The law, in its majestic equality, forbids the rich as well as the poor to sleep under bridges, to beg in the streets, and to steal bread. -- Anatole FranceEconomists forget, at their peril and ours, that "economic laws" are contingent on "The Law," in Anatole France's sense. When the rich find it convenient to house their servants under bridges, the majestic law that forbids both rich and poor to sleep there will go unenforced or be repealed.
The "law of supply and demand" is no exception. Nor is "Say's" law of markets (which I would prefer to call the law that a cheap market will always be full of customers).

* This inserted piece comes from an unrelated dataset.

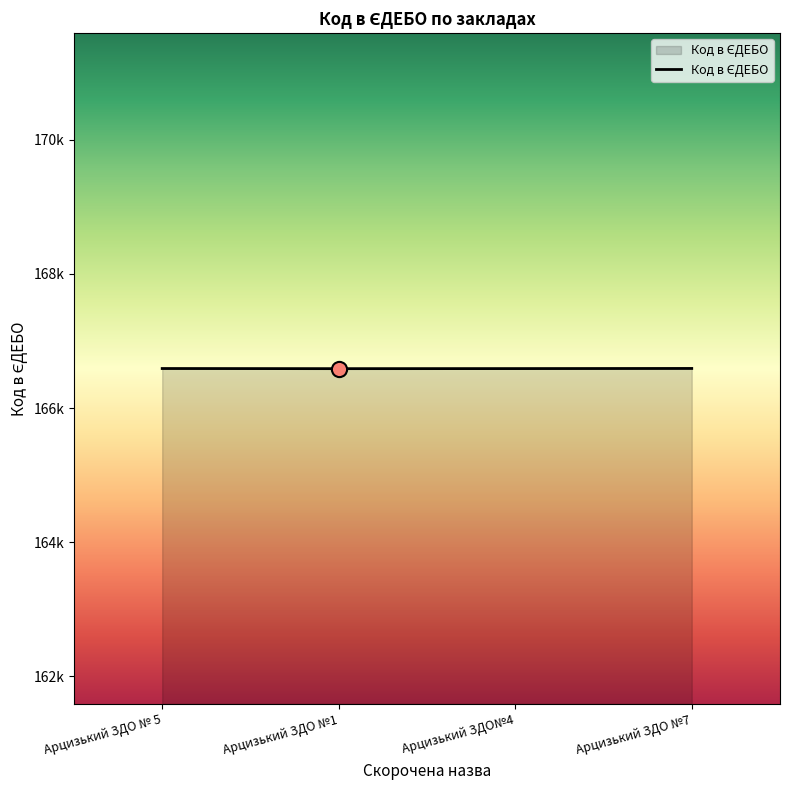

Does the chart have visible grid lines?

No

The repeal in 1814 of the apprenticeship clauses of the Elizabethan Statute of Apprentices may appear to be of no more than antiquarian interest. From today's perspective, the ancient requirement of seven years servitude to qualify for particular trades would be indefensible. In this case, at least, laissez faire does indeed seem more reasonable than the letter of the old law. But there was a darker subtext to the agitation for repeal. Combinations of workers were illegal; petitioning for enforcement of the law gave tradesmen a legal loophole under which they could conduct a semblance of collective bargaining.
The decisive argument in favor of repeal -- which according to T.K. Derry, "echoed through the debates" -- was the one Serjeant Arthur Onslow, M.P. outlined in a speech of April 27, 1814: ",,,the continuance of this law is highly prejudicial, and affording a color for the most dangerous combinations: nothing would so much tend to unnerve them, as repealing these restrictions."
Viewed in isolation from its historical context and the complex of other legal restrictions, repeal of the apprenticeship clause seems to make "economic" sense. In context, though, it appears as a strategic manoeuvre to suppress a residual avenue for redress available to a politically disenfranchised group. There are no "economic laws" in isolation from their historical and legal contexts.